The full set of entries below, restated word for word and stripped of images, is the expected result.

------------------------------

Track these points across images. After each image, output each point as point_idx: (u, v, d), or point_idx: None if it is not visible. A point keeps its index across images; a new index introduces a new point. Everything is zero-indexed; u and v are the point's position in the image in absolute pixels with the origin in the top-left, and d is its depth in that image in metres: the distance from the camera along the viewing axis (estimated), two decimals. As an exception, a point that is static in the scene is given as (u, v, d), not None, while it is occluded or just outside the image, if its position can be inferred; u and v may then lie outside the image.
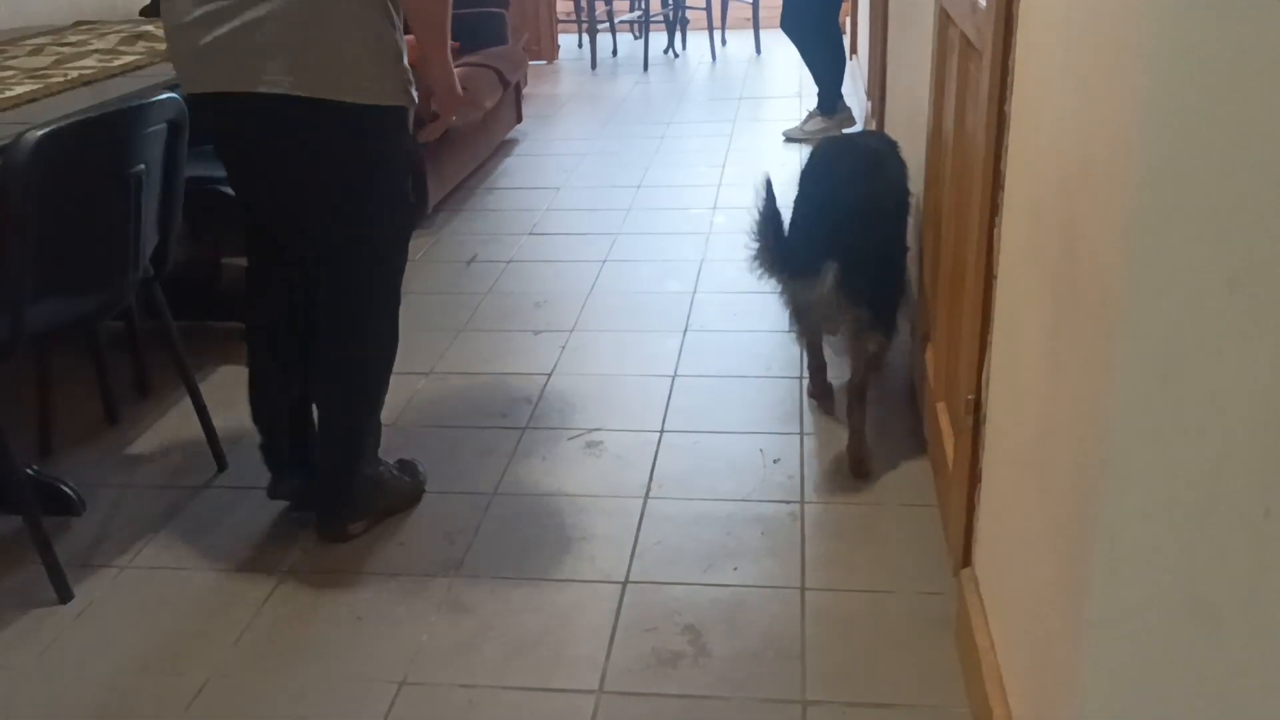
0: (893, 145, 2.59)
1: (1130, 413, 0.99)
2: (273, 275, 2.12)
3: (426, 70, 2.05)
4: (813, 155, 2.66)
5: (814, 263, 2.14)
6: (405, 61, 1.93)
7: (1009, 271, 1.53)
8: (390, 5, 1.89)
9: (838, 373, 2.63)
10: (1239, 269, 0.93)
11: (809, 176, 2.53)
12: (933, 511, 2.13)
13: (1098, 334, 1.04)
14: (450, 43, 2.05)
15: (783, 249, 2.22)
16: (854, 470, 2.28)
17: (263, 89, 1.80)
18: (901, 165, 2.52)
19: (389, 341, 2.11)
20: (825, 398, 2.59)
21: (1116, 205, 0.99)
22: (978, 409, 1.72)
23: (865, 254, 2.18)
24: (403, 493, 2.23)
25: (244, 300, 2.17)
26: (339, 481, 2.12)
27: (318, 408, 2.14)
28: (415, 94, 1.97)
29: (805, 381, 2.66)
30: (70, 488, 2.26)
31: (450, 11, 1.97)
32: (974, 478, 1.76)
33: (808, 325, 2.45)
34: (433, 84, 2.08)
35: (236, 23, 1.79)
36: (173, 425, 2.61)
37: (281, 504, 2.24)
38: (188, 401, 2.40)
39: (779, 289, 2.33)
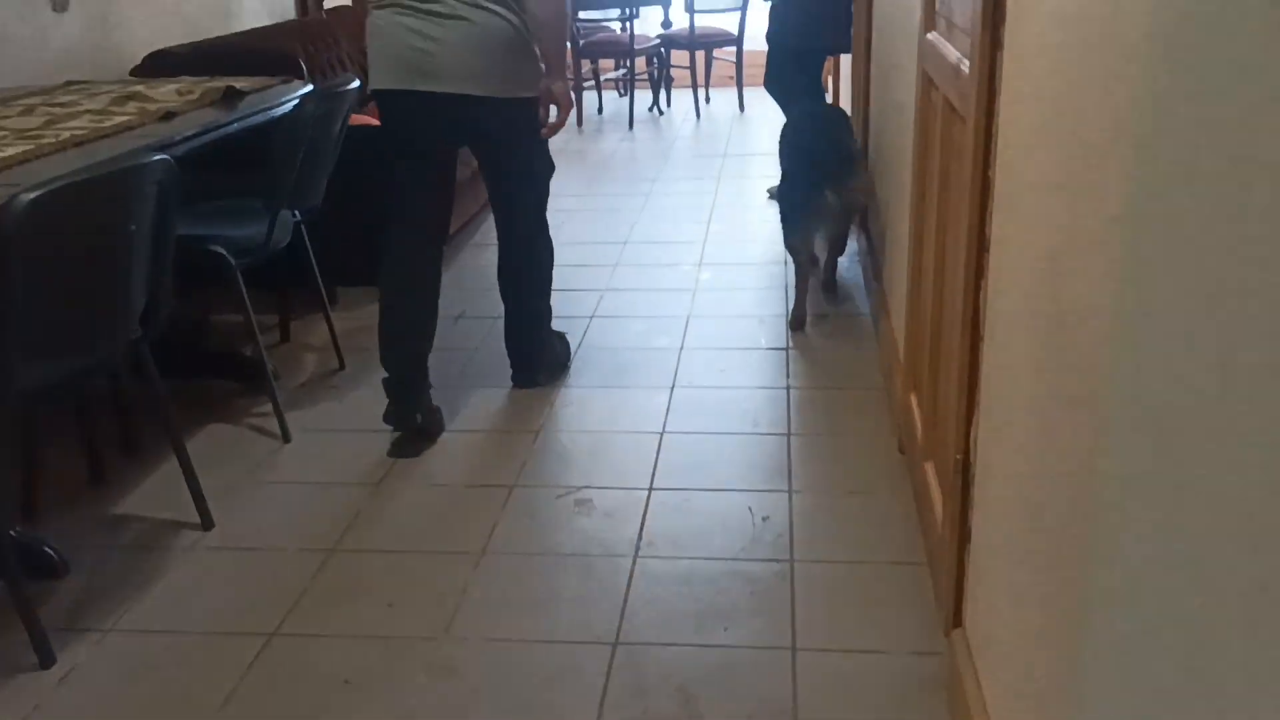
0: (843, 113, 3.99)
1: (1122, 476, 1.00)
2: (419, 257, 2.81)
3: (550, 79, 2.76)
4: (792, 121, 3.93)
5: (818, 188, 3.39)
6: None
7: (996, 333, 1.55)
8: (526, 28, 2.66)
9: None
10: (1229, 340, 0.94)
11: (795, 133, 3.81)
12: (922, 570, 2.13)
13: (1088, 399, 1.05)
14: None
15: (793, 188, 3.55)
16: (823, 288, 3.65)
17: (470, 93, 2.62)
18: (849, 122, 3.87)
19: (550, 251, 3.02)
20: (813, 272, 3.65)
21: (1103, 274, 1.00)
22: (966, 469, 1.73)
23: (842, 172, 3.46)
24: (561, 354, 3.17)
25: (383, 273, 2.83)
26: (534, 344, 3.06)
27: (511, 302, 3.01)
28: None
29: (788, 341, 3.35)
30: (54, 550, 2.24)
31: (569, 33, 2.83)
32: (963, 537, 1.76)
33: (806, 238, 3.50)
34: (555, 89, 2.78)
35: (441, 40, 2.57)
36: (159, 485, 2.59)
37: (270, 567, 2.24)
38: (174, 461, 2.39)
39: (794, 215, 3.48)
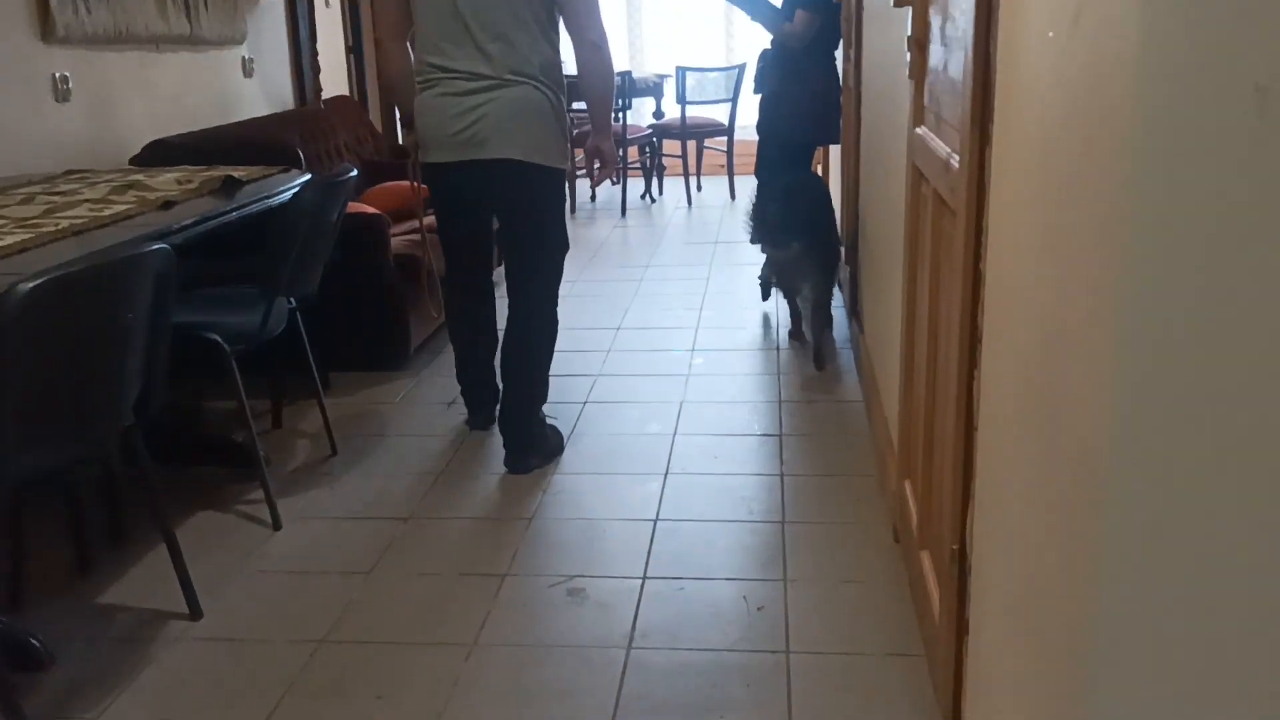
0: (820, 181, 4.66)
1: (1121, 568, 1.00)
2: (473, 299, 3.27)
3: (598, 139, 3.14)
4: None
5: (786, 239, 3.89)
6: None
7: (990, 423, 1.55)
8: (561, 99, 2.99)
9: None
10: (1227, 429, 0.95)
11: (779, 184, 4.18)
12: (920, 662, 2.11)
13: (1084, 490, 1.06)
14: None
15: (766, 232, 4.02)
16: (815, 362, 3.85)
17: (503, 157, 2.91)
18: (827, 189, 4.43)
19: (555, 326, 3.15)
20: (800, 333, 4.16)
21: (1097, 365, 1.01)
22: (963, 559, 1.72)
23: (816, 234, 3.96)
24: (556, 442, 3.21)
25: (448, 315, 3.37)
26: (523, 429, 3.10)
27: (509, 381, 3.11)
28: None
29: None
30: (38, 641, 2.20)
31: (613, 100, 3.17)
32: (961, 628, 1.75)
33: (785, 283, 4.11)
34: (602, 147, 3.16)
35: (486, 114, 2.89)
36: (147, 574, 2.56)
37: (258, 658, 2.21)
38: (163, 549, 2.37)
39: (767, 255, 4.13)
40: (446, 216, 3.16)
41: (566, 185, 3.09)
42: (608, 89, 3.06)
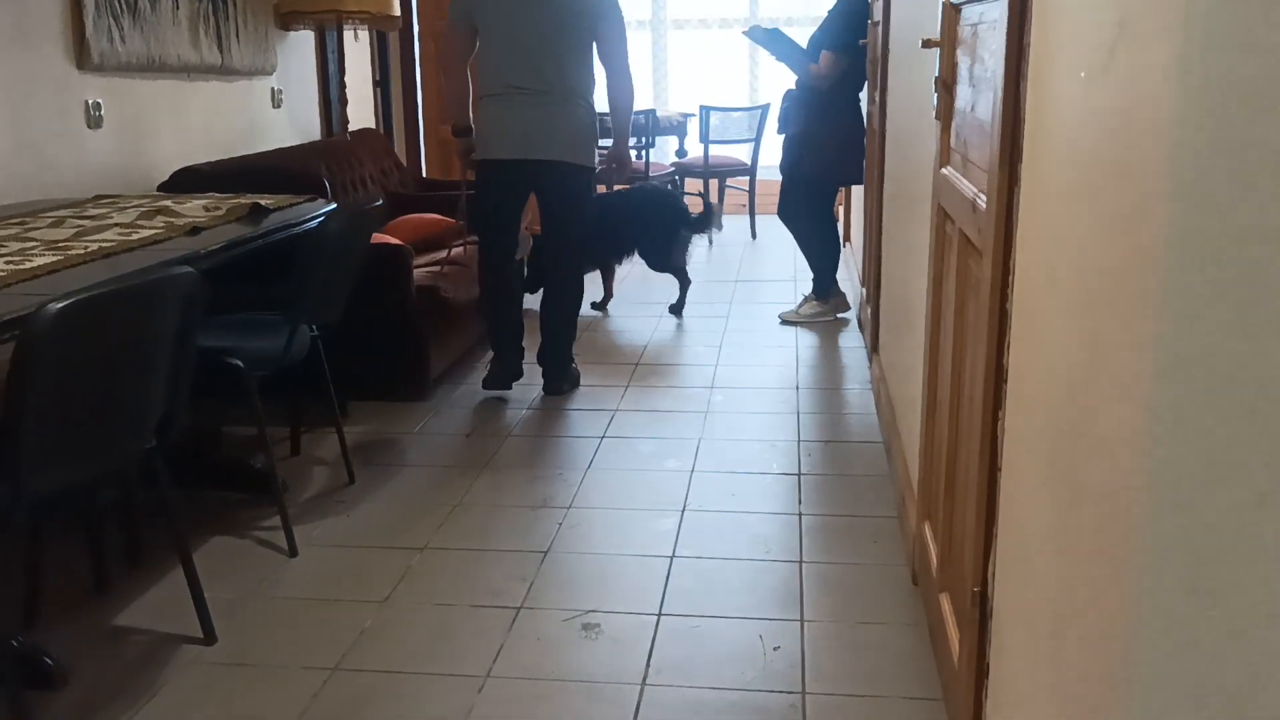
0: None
1: (1153, 614, 0.98)
2: (504, 263, 3.96)
3: (618, 147, 4.02)
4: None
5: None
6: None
7: (1014, 464, 1.54)
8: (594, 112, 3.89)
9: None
10: (1267, 481, 0.93)
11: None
12: (937, 706, 2.08)
13: (1114, 536, 1.04)
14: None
15: None
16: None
17: (551, 158, 3.79)
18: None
19: (581, 286, 4.10)
20: None
21: (1130, 410, 1.01)
22: (984, 601, 1.70)
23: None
24: (577, 377, 4.13)
25: (482, 279, 4.00)
26: (558, 362, 4.04)
27: (547, 326, 4.02)
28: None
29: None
30: (53, 660, 2.20)
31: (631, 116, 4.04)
32: (981, 672, 1.73)
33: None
34: (620, 153, 4.05)
35: (539, 122, 3.75)
36: (162, 596, 2.56)
37: (271, 685, 2.20)
38: (179, 571, 2.37)
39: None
40: (494, 202, 3.87)
41: (593, 179, 4.00)
42: (630, 105, 3.95)
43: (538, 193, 3.89)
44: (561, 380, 4.03)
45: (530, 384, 4.12)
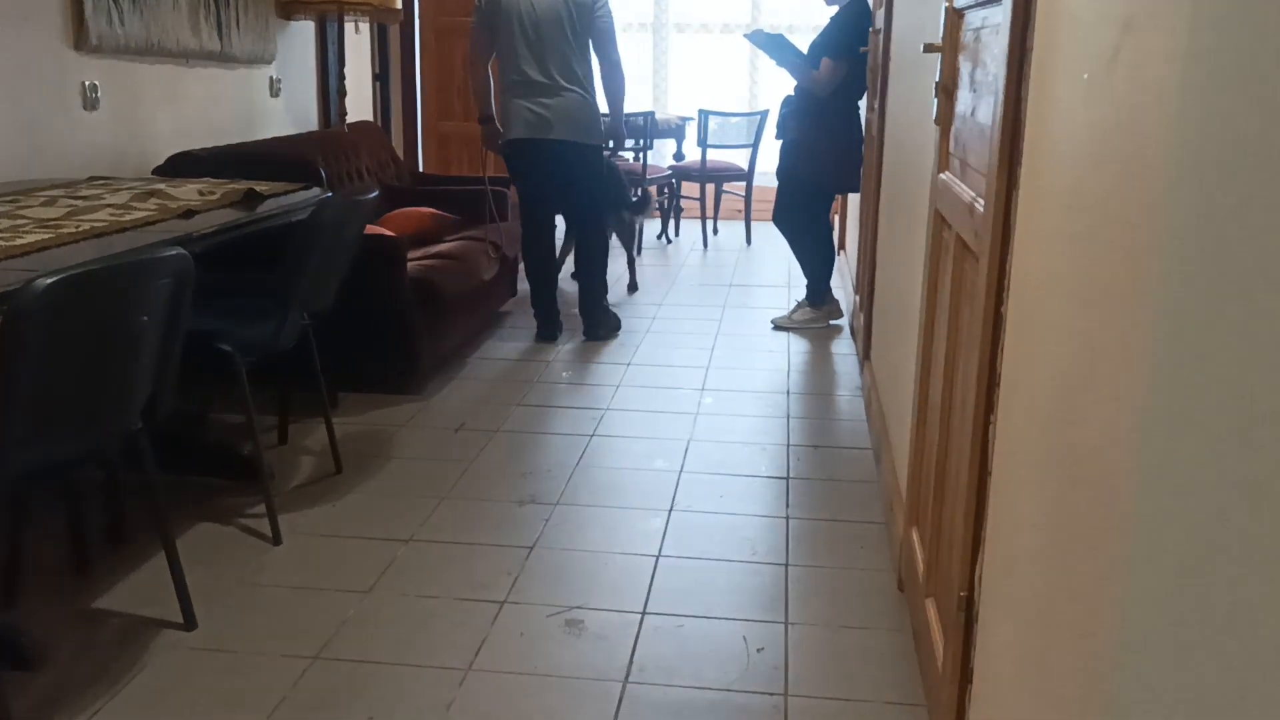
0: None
1: (1136, 620, 0.98)
2: (544, 232, 4.73)
3: (614, 125, 4.73)
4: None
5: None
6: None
7: (1004, 469, 1.54)
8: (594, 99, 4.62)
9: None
10: (1264, 490, 0.92)
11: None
12: (920, 711, 2.08)
13: (1104, 542, 1.04)
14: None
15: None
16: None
17: (564, 138, 4.51)
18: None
19: (606, 243, 4.92)
20: None
21: (1125, 416, 1.00)
22: (970, 606, 1.69)
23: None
24: (615, 321, 4.90)
25: (524, 249, 4.79)
26: (595, 310, 4.79)
27: (583, 282, 4.84)
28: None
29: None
30: (30, 640, 2.18)
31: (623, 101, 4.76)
32: (965, 678, 1.72)
33: None
34: (617, 132, 4.76)
35: (551, 108, 4.48)
36: (144, 579, 2.54)
37: (250, 672, 2.18)
38: (161, 556, 2.35)
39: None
40: (521, 172, 4.63)
41: (604, 153, 4.77)
42: (622, 93, 4.69)
43: (557, 169, 4.51)
44: (599, 326, 4.76)
45: (511, 381, 4.12)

------------------------------

**PROBLEM SOLUTION:**
Track these points across images. After each image, output each point as point_idx: (u, v, d), or point_idx: None if it is not visible. A point keeps its index across images; a new index introduces a new point. Everything is zero-indexed; u and v are the point's position in the image in absolute pixels with the origin in the top-left, and d is its depth in that image in metres: the distance from the camera along the viewing axis (estimated), two decimals. As an exception, a point that is static in the scene is given as (u, v, d), not None, while it is occluded or just outside the image, if its position can be inferred; u and v may then lie outside the image.
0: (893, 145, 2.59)
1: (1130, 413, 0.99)
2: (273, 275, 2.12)
3: (426, 70, 2.05)
4: (813, 155, 2.66)
5: (814, 263, 2.14)
6: (405, 61, 1.93)
7: (1009, 271, 1.53)
8: (390, 5, 1.89)
9: (838, 373, 2.63)
10: (1239, 269, 0.93)
11: (809, 176, 2.53)
12: (933, 511, 2.13)
13: (1098, 334, 1.04)
14: (450, 43, 2.05)
15: (783, 249, 2.22)
16: (854, 470, 2.28)
17: (263, 89, 1.80)
18: (901, 165, 2.52)
19: (389, 341, 2.11)
20: (825, 398, 2.59)
21: (1116, 205, 0.99)
22: (978, 409, 1.72)
23: (865, 254, 2.18)
24: (403, 493, 2.23)
25: (244, 300, 2.17)
26: (339, 481, 2.12)
27: (318, 408, 2.14)
28: (415, 94, 1.97)
29: (805, 381, 2.66)
30: (70, 488, 2.26)
31: (450, 11, 1.97)
32: (974, 478, 1.76)
33: (808, 325, 2.45)
34: (433, 84, 2.08)
35: (236, 23, 1.79)
36: (173, 425, 2.61)
37: (281, 504, 2.24)
38: (188, 401, 2.40)
39: (779, 289, 2.33)
0: (843, 113, 3.99)
1: (1122, 476, 1.00)
2: (419, 257, 2.81)
3: (550, 79, 2.76)
4: (792, 121, 3.93)
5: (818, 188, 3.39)
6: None
7: (996, 333, 1.55)
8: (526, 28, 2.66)
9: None
10: (1229, 340, 0.94)
11: (795, 133, 3.81)
12: (922, 570, 2.13)
13: (1088, 399, 1.05)
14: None
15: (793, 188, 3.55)
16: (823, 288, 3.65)
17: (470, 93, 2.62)
18: (849, 122, 3.87)
19: (550, 251, 3.02)
20: (813, 272, 3.65)
21: (1103, 274, 1.00)
22: (966, 469, 1.73)
23: (842, 172, 3.46)
24: (561, 354, 3.17)
25: (383, 273, 2.83)
26: (534, 344, 3.06)
27: (511, 302, 3.01)
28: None
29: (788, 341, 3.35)
30: (54, 550, 2.24)
31: (569, 33, 2.83)
32: (963, 537, 1.76)
33: (806, 238, 3.50)
34: (555, 89, 2.78)
35: (441, 40, 2.57)
36: (159, 485, 2.59)
37: (270, 567, 2.24)
38: (174, 461, 2.39)
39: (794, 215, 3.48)
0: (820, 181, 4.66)
1: (1121, 568, 1.00)
2: (473, 299, 3.27)
3: (598, 139, 3.14)
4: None
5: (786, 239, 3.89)
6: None
7: (990, 423, 1.55)
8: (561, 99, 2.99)
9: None
10: (1227, 429, 0.95)
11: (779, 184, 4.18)
12: (920, 662, 2.11)
13: (1084, 490, 1.06)
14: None
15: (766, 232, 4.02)
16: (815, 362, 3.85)
17: (503, 157, 2.91)
18: (827, 189, 4.43)
19: (555, 326, 3.15)
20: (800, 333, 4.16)
21: (1097, 365, 1.01)
22: (963, 559, 1.72)
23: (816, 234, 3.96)
24: (556, 442, 3.21)
25: (448, 315, 3.37)
26: (523, 429, 3.10)
27: (509, 381, 3.11)
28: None
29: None
30: (38, 641, 2.20)
31: (613, 100, 3.17)
32: (961, 628, 1.75)
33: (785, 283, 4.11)
34: (602, 147, 3.16)
35: (486, 114, 2.89)
36: (147, 574, 2.56)
37: (258, 658, 2.21)
38: (163, 549, 2.37)
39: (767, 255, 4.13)
40: (446, 216, 3.16)
41: (566, 185, 3.09)
42: (608, 89, 3.06)
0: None
1: (1153, 614, 0.98)
2: (504, 263, 3.96)
3: (618, 147, 4.02)
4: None
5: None
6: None
7: (1014, 464, 1.54)
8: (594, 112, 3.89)
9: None
10: (1267, 481, 0.93)
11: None
12: (937, 706, 2.08)
13: (1114, 536, 1.04)
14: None
15: None
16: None
17: (551, 158, 3.79)
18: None
19: (581, 286, 4.10)
20: None
21: (1130, 410, 1.01)
22: (984, 601, 1.70)
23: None
24: (577, 377, 4.13)
25: (482, 279, 4.00)
26: (558, 362, 4.04)
27: (547, 326, 4.02)
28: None
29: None
30: (53, 660, 2.20)
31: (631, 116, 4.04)
32: (981, 672, 1.73)
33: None
34: (620, 153, 4.05)
35: (539, 122, 3.75)
36: (162, 596, 2.56)
37: (271, 685, 2.20)
38: (179, 571, 2.37)
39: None
40: (494, 202, 3.87)
41: (593, 179, 4.00)
42: (630, 105, 3.95)
43: (538, 193, 3.89)
44: (561, 380, 4.03)
45: (530, 384, 4.12)
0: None
1: (1136, 620, 0.98)
2: (544, 232, 4.73)
3: (614, 125, 4.73)
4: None
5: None
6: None
7: (1004, 469, 1.54)
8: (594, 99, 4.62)
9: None
10: (1264, 490, 0.92)
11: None
12: (920, 711, 2.08)
13: (1104, 542, 1.04)
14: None
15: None
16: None
17: (564, 138, 4.51)
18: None
19: (606, 243, 4.92)
20: None
21: (1125, 416, 1.00)
22: (970, 606, 1.69)
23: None
24: (615, 321, 4.90)
25: (524, 249, 4.79)
26: (595, 310, 4.79)
27: (583, 282, 4.84)
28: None
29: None
30: (30, 640, 2.18)
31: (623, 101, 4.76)
32: (965, 678, 1.72)
33: None
34: (617, 132, 4.76)
35: (551, 108, 4.48)
36: (144, 579, 2.54)
37: (250, 672, 2.18)
38: (161, 556, 2.35)
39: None
40: (521, 172, 4.63)
41: (604, 153, 4.77)
42: (622, 93, 4.69)
43: (557, 169, 4.51)
44: (599, 326, 4.76)
45: (511, 381, 4.12)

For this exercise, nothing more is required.